Soon after dropping out of university for health reasons, she bought a basic DJ setup, “like a £100 controller”. It helped that Teisha was also making video content for Jump Off who, to partly pay for her work, organised DJ lessons with Radio 1Xtra’s Melody Kane. “From there, I just started practicing at home and blagged my first gig,” she laughs.

But she found it difficult to get any house gigs. “That world is quite shut for many people, unless you have someone to get you in.” In need of cash, Teisha was happy to take anything and started playing R&B and hip-hop events where she “knew people and they were more welcoming,” she says. Following in the footsteps of many aspiring DJs before her, she then began working as a mobile DJ, in part to fund her newfound interest in music production. “I had a whole rig; lights, speakers… I was doing weddings, 50th birthday parties, but I hated it. I had to lug the gear around myself, or wear a dress and heels for seven hours if it was a bar gig.”

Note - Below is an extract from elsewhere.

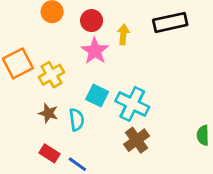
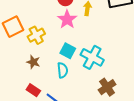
cyan semicircle: (77, 120) -> (63, 70), moved
brown cross: (137, 140) -> (107, 87), moved

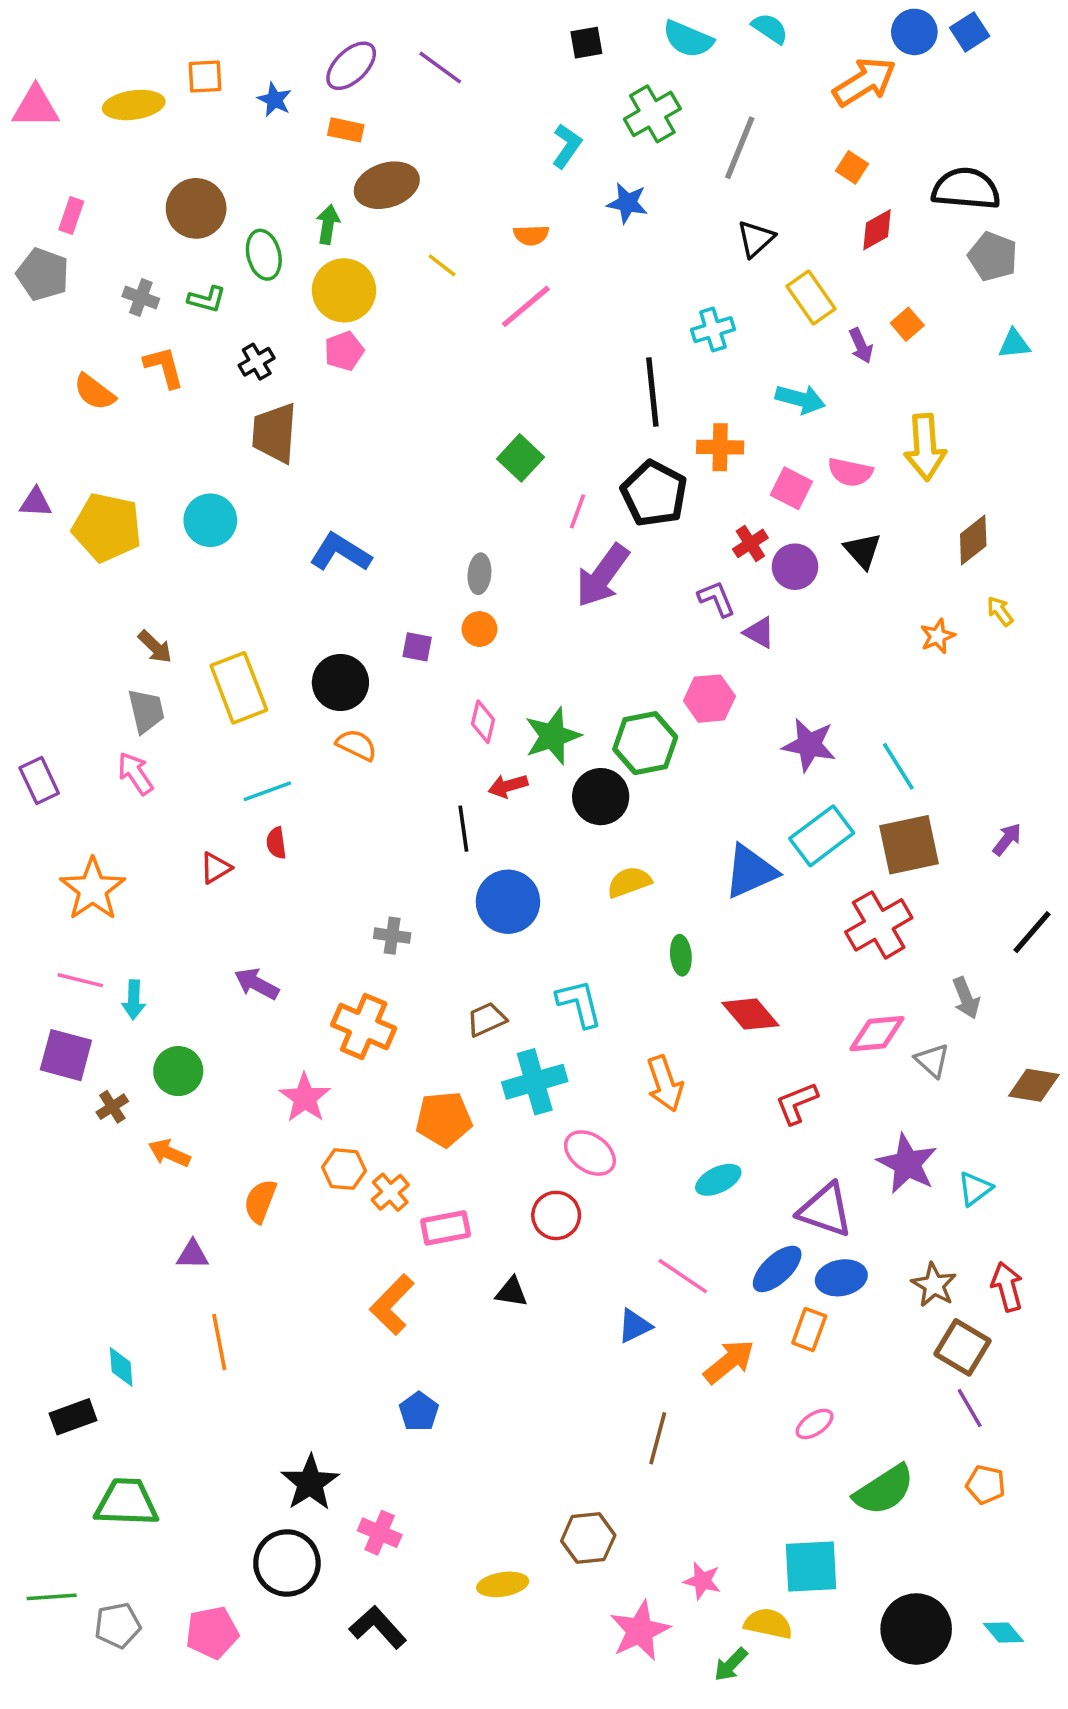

Investing the money she’d made in buying better decks and equipment, Teisha enrolled in a music course to learn the basics. Before long, she was practicing an hour of piano and 45 minutes on guitar each morning, while learning the ins and outs of Ableton. But it was seeing Bonobo’s live show at Brixton Academy that formed her I-need-to-do-this moment.
TSHA was born and, having constructed a yearly plan, she spent all her savings on the mixing, press, and artwork of her debut single. Her first full EP, Moonlight, even attracted major label attention. “I think they wanted to turn me into the next Calvin Harris,” TSHA recalls seriously. “In their heads, I imagine they thought, ‘She can produce dance music and she looks okay so we could market her this way.’” Instead, she signed with Ninja Tune’s sister label, Counter Records.
Two years later and her unbreakable determination has paid off. As well as securing a three-album deal with Ninja Tune, her emotional banger “Sister” — created after Teisha found her long-lost sister during lockdown, and taken from her stunning new EP, Flowers — is sitting pretty at 1.4 million streams.
Not one to let the hype get to her head, seconds after our call and TSHA is off, humbly moving to the next item in her seemingly-endless schedule: teaching a production masterclass. After spending an hour in her company, it’s clear that nothing is going to stop Teisha Matthews from achieving whatever she sets her mind to.